▸ JOB 1: Transcribe the text on measuring outboard fuel use word for word.

When you make the jump from a sailboat with an auxiliary 5.5 hp motor to a motorboat with an 18, you start using a lot more fuel. This gets you thinking little harder about measuring the fuel you are using.

The obvious reason for measuring fuel use is knowing whether or not you will make it back home on the fuel you have. But there are other reasons. Comparing the efficiencies of various engines is one. Another is finding the most efficient rpm on the engine you have. Yet another is measuring the effects of modifications. And finally, monitoring fuel consumption can sometimes provide early warning of mechanical problems.

Measuring Fuel Consumption

So let’s look at how to measure fuel use.

How the pros do it

Of course there are marine and industrial fluid flow measuring systems. If you have a diesel you can only do it this way. A diesel uses the fuel to cool the injectors, so it always pumping excess (hot) fuel back to the tank. You have to measure both sides and compare them, which is more complicated than I would want to mess with. I think this might also be the case with fuel injected four-stroke gasoline engines. Note that your car probably has three fuel lines. I think those are the feed, fuel return and vapor return. Suffice it to say that things are much simpler (and cheaper) with one-hose two-stroke outboards.

The Michalak Method

The only effort I know of to measure fuel consumption in old outboards was made by small craft designer Jim Michalak. The results can be found in his book, Boat Building for Beginners (and Beyond!). Here’s how Jim did it.

Data items

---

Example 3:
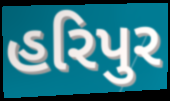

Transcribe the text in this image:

હરિપુર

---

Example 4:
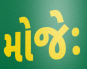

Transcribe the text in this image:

મોજેઃ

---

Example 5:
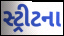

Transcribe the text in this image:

સ્ટ્રીટના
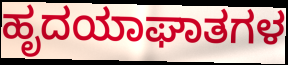
ಹೃದಯಾಘಾತಗಳ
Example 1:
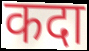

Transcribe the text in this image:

कदा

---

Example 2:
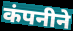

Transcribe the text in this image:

कंपनीने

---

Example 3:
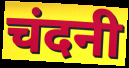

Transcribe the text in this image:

चंदनी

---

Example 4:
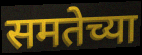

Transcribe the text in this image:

समतेच्या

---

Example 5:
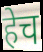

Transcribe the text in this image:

हेच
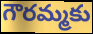
గౌరమ్మకు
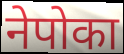
नेपोका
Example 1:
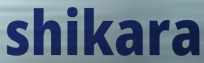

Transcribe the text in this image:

shikara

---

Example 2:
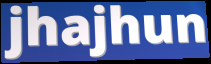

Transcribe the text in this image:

jhajhun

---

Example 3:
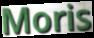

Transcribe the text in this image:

Moris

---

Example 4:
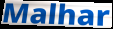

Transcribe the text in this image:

Malhar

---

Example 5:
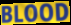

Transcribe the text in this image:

BLOOD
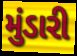
મુંડારી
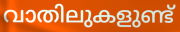
വാതിലുകളുണ്ട്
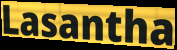
Lasantha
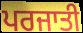
ਪਰਜਾਤੀ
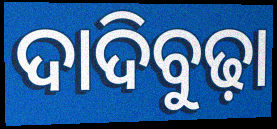
ଦାଦିବୁଢ଼ା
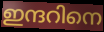
ഇന്ദറിനെ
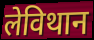
लेविथान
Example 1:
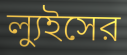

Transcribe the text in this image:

ল্যুইসের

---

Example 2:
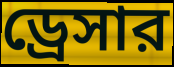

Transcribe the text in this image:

ড্রেসার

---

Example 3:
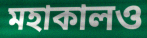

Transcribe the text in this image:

মহাকালও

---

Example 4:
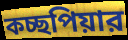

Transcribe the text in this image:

কচ্ছপিয়ার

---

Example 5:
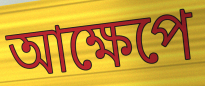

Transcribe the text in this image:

আক্ষেপে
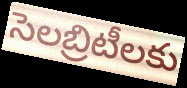
సెలబ్రిటీలకు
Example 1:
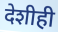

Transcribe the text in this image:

देशीही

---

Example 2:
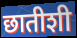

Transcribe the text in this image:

छातीशी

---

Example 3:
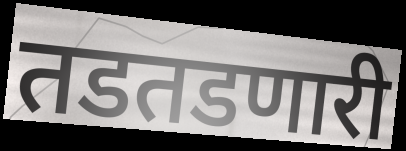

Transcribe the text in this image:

तडतडणारी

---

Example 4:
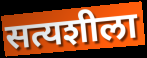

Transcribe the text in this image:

सत्यशीला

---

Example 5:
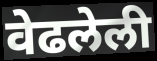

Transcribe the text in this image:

वेढलेली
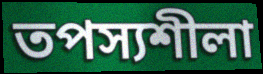
তপস্যশীলা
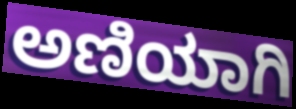
ಅಣಿಯಾಗಿ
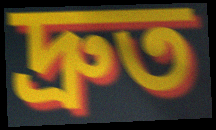
দ্ৰুত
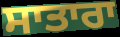
ਸਾਤਾਰਾ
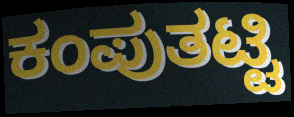
ಕಂಪುತಟ್ಟಿ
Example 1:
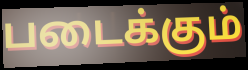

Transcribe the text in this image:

படைக்கும்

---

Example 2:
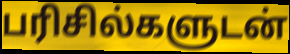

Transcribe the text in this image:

பரிசில்களுடன்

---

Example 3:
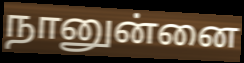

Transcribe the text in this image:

நானுன்னை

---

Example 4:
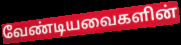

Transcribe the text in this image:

வேண்டியவைகளின்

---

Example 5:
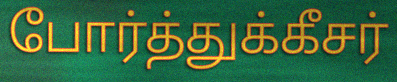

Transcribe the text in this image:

போர்த்துக்கீசர்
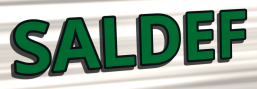
SALDEF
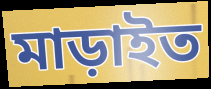
মাড়াইত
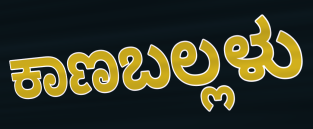
ಕಾಣಬಲ್ಲಳು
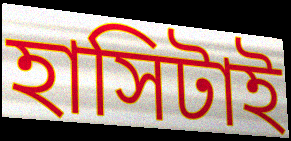
হাসিটাই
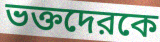
ভক্তদেরকে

▸ JOB 2: Reproduce the rows from their start through the line containing "வேண்டியவைகளின்", swapping each "Transcribe" for "Read" and leaving everything else as it is. Give only those lines, without the pictures.

▸ FULL RESPONSE 1:
When you make the jump from a sailboat with an auxiliary 5.5 hp motor to a motorboat with an 18, you start using a lot more fuel. This gets you thinking little harder about measuring the fuel you are using.

The obvious reason for measuring fuel use is knowing whether or not you will make it back home on the fuel you have. But there are other reasons. Comparing the efficiencies of various engines is one. Another is finding the most efficient rpm on the engine you have. Yet another is measuring the effects of modifications. And finally, monitoring fuel consumption can sometimes provide early warning of mechanical problems.

Measuring Fuel Consumption

So let’s look at how to measure fuel use.

How the pros do it

Of course there are marine and industrial fluid flow measuring systems. If you have a diesel you can only do it this way. A diesel uses the fuel to cool the injectors, so it always pumping excess (hot) fuel back to the tank. You have to measure both sides and compare them, which is more complicated than I would want to mess with. I think this might also be the case with fuel injected four-stroke gasoline engines. Note that your car probably has three fuel lines. I think those are the feed, fuel return and vapor return. Suffice it to say that things are much simpler (and cheaper) with one-hose two-stroke outboards.

The Michalak Method

The only effort I know of to measure fuel consumption in old outboards was made by small craft designer Jim Michalak. The results can be found in his book, Boat Building for Beginners (and Beyond!). Here’s how Jim did it.

▸ FULL RESPONSE 2:
---

Example 3:

Read the text in this image:

હરિપુર

---

Example 4:

Read the text in this image:

મોજેઃ

---

Example 5:

Read the text in this image:

સ્ટ્રીટના
ಹೃದಯಾಘಾತಗಳ
Example 1:

Read the text in this image:

कदा

---

Example 2:

Read the text in this image:

कंपनीने

---

Example 3:

Read the text in this image:

चंदनी

---

Example 4:

Read the text in this image:

समतेच्या

---

Example 5:

Read the text in this image:

हेच
గౌరమ్మకు
नेपोका
Example 1:

Read the text in this image:

shikara

---

Example 2:

Read the text in this image:

jhajhun

---

Example 3:

Read the text in this image:

Moris

---

Example 4:

Read the text in this image:

Malhar

---

Example 5:

Read the text in this image:

BLOOD
મુંડારી
വാതിലുകളുണ്ട്
Lasantha
ਪਰਜਾਤੀ
ଦାଦିବୁଢ଼ା
ഇന്ദറിനെ
लेविथान
Example 1:

Read the text in this image:

ল্যুইসের

---

Example 2:

Read the text in this image:

ড্রেসার

---

Example 3:

Read the text in this image:

মহাকালও

---

Example 4:

Read the text in this image:

কচ্ছপিয়ার

---

Example 5:

Read the text in this image:

আক্ষেপে
సెలబ్రిటీలకు
Example 1:

Read the text in this image:

देशीही

---

Example 2:

Read the text in this image:

छातीशी

---

Example 3:

Read the text in this image:

तडतडणारी

---

Example 4:

Read the text in this image:

सत्यशीला

---

Example 5:

Read the text in this image:

वेढलेली
তপস্যশীলা
ಅಣಿಯಾಗಿ
দ্ৰুত
ਸਾਤਾਰਾ
ಕಂಪುತಟ್ಟಿ
Example 1:

Read the text in this image:

படைக்கும்

---

Example 2:

Read the text in this image:

பரிசில்களுடன்

---

Example 3:

Read the text in this image:

நானுன்னை

---

Example 4:

Read the text in this image:

வேண்டியவைகளின்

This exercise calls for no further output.